Investigating Code Clones

You can investigate the detected code clones with views named File Table, Clone-Set Table, Scatter Plot, and Source Text, Scrapbook, and a Search box.

fig4.1et.png

  • File Table
    This view shows a list of target source files.
  • Clone-Set Table
    This view shows a list of the detected code clones.
  • Scatter Plot
    This view shows where and how the code clones are distributed in the whole source files.
  • Source Text
    This view shows text of a source file. Code clones are illustrated as highlighted texts.
  • Scrapbook
    You can copy the code fragments shown in Source Text view to Scrapbook. This view is almost the same as Source Text, except for Scrapbook does not follow the selection change in File Table or Clone-Set Table.
  • Search box
    Search in File Table, Clone-Set Table, Source Text, or Scrapbook.

Scatter Plot

This view shows where and how the code clones are distributed in the whole source files. Checkboxes at the upper side of Scatter Plot are used to turn on/off boundary of source files, directory, etc.
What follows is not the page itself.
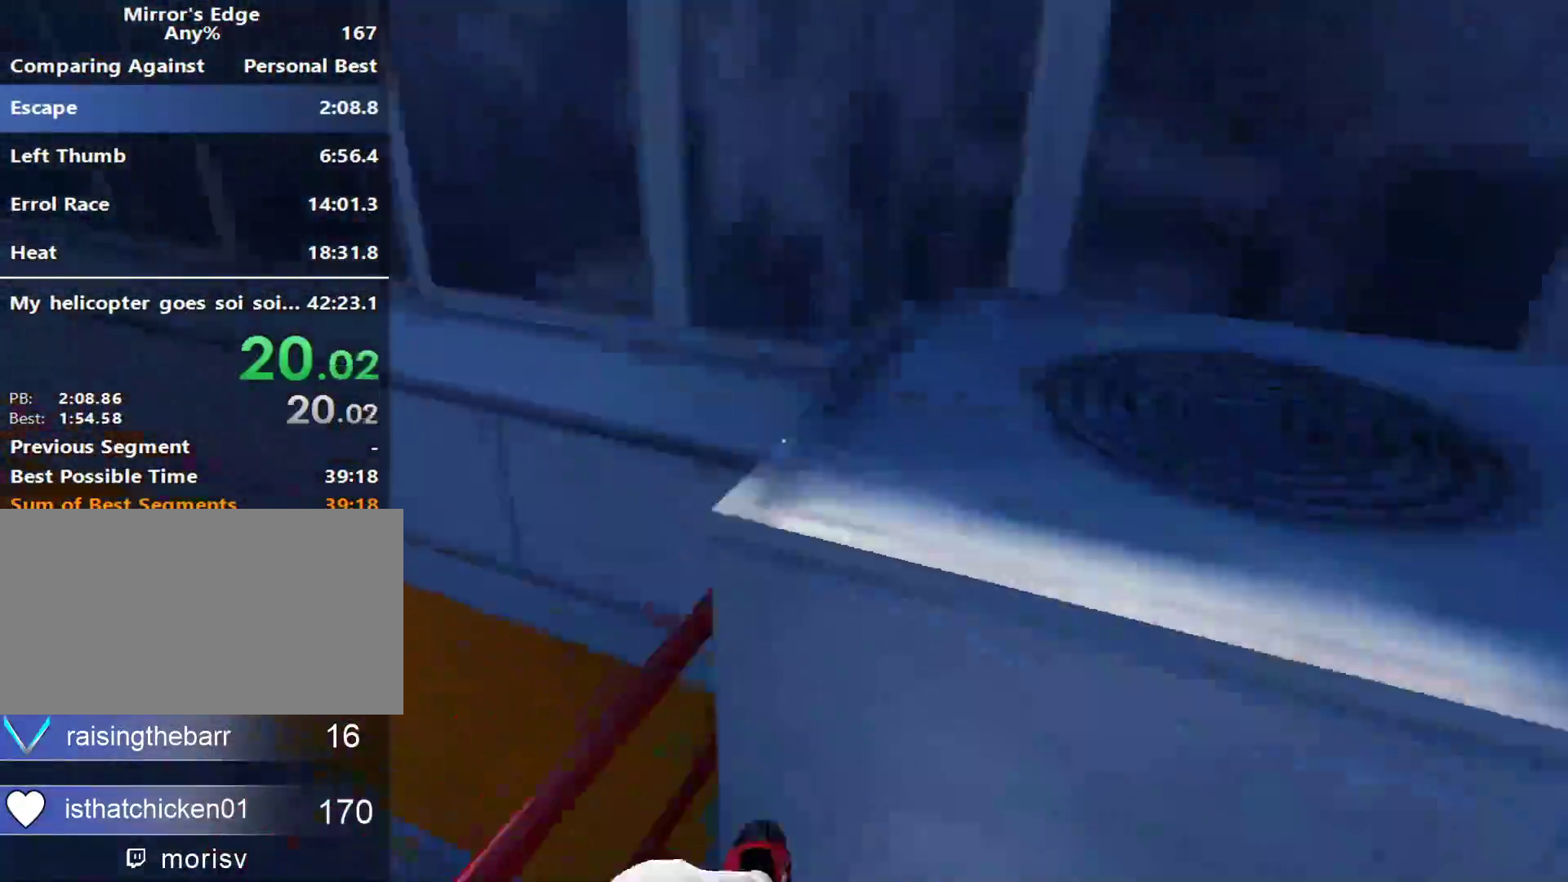
{"keys": ["space", "w"], "mouse": [], "events": []}
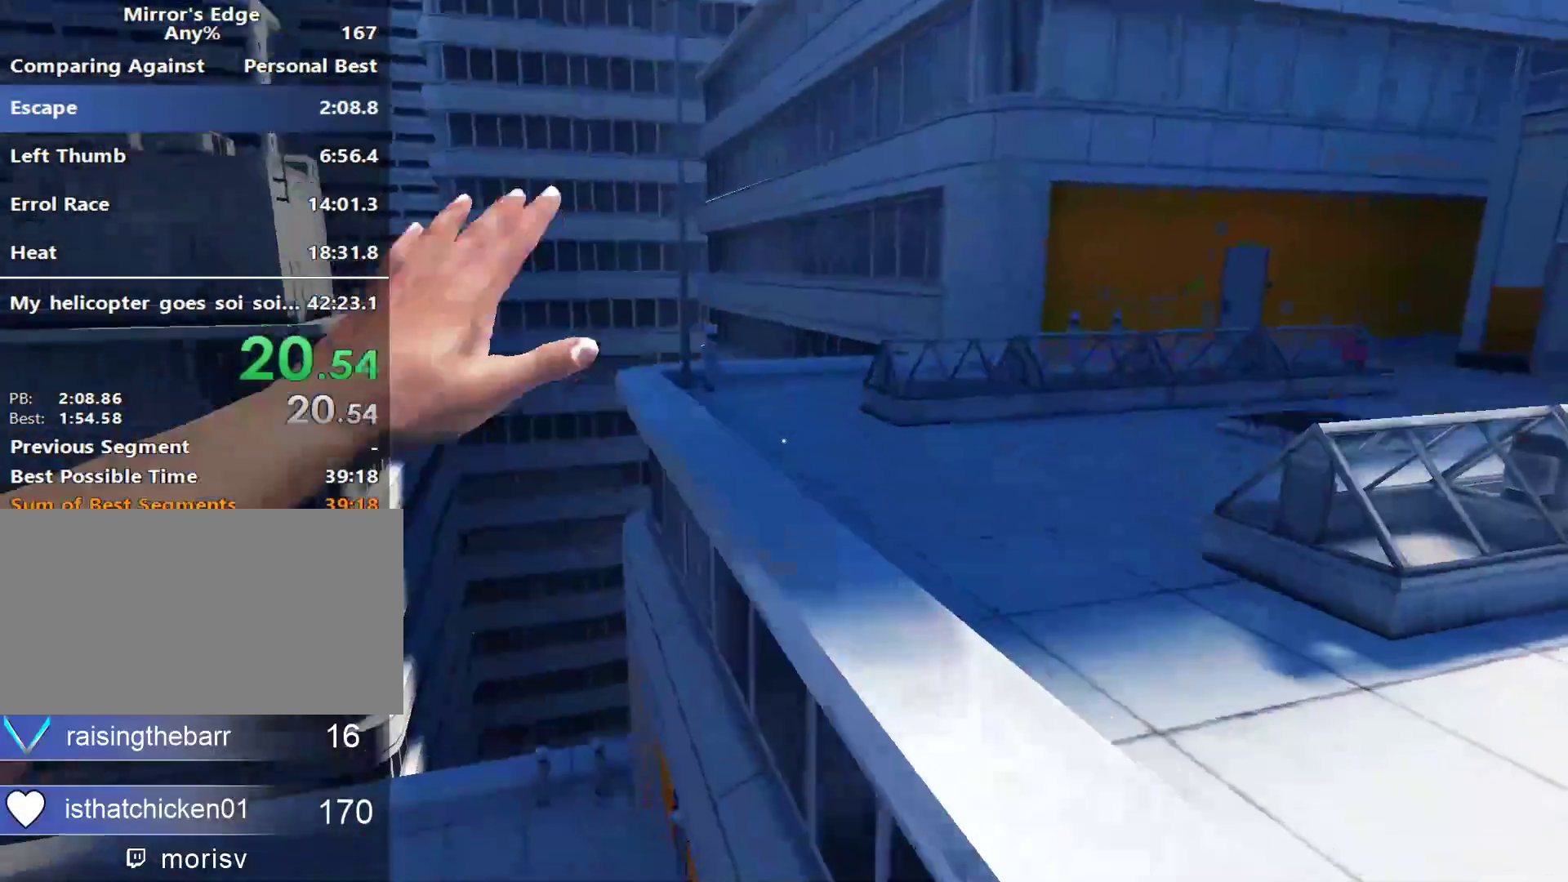
{"keys": ["d", "shift", "w"], "mouse": [], "events": [[100, "space", "up"], [283, "shift", "down"], [467, "d", "down"]]}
Refer the manual for the detail of each option.

fig4.1.1et.png

  • Gray vertical and horizontal lines are boundaries of the source files, that is, locations of the end-of-flies.
  • Squares drawn by black lines (on the main diagonal line) are directories.
  • Black lines (and dots) that located parallel to the main diagonal line are code clones
    • The corresponding orthogonal projections to the horizontal axis and vertical axis are the locations of similar code fragments.

Also, The list of source files are shown in File Table at the left of the Scatter Plot.

Narrowing Down of File List (Zooming Scatter Plot)

Select files by dragging. Then, from right-click menu Fit Scope to Selected Files, you can narrow down the target files to the selected files. (This operation will also affect File Table, that is, the list of files in it will be updated.)

fig4.1.2et.png

In order to undo this operation, use right-click menu Pop Scope. This option often cause missing number in File ID's. The file boundaries between such discontinuous file ID's are shown by dotted-line.

hint Files in a directory can be selected by clicking the upper-right corner or lower-left corner of the square corresponding to the directory.

File Table

File Table shows a list of target source files.

fig4.2.1et.png

For each file, the following information are shown:

  • Index of the file(File ID)
  • Path of the file
  • Length of the file in token(LEN)
  • Count of code clones included in the file(CLN)

On the above of the list, a "common" path of the source files is shown. The common path is a path of the root directory of the files in the list.

You can narrow down the list, by right-click menu.

  • Select files by click, CTRL + click, or SHIFT + click → Fit Scope to Selected Files or Fit Scope to Files Except for Selected Ones
  • Alternatively, Select Files That Have Clones Between Them or Selected Files UnderFit Scope to Selected Files or Fit Scope to Files Except for Selected Ones

The status of narrowing-down of files can be canceled by menu Pop Scope

hint In order to narrow down the file list with more complex selection (for example, keep files under two directories, or keep unselected files), use check boxes at the files in File Table. Refer the manual for operations about these check boxes.

Source File Search

When the File Table has focus (the focus is shown by colored frame), you can search in File List by putting file name or path in Search box. You can also select a file having a specific File ID by putting "#number" (file ID) in Search box,

fig4.2.2et.png

Looking up File Name in Scatter Plot (Scatter Plot → File Table)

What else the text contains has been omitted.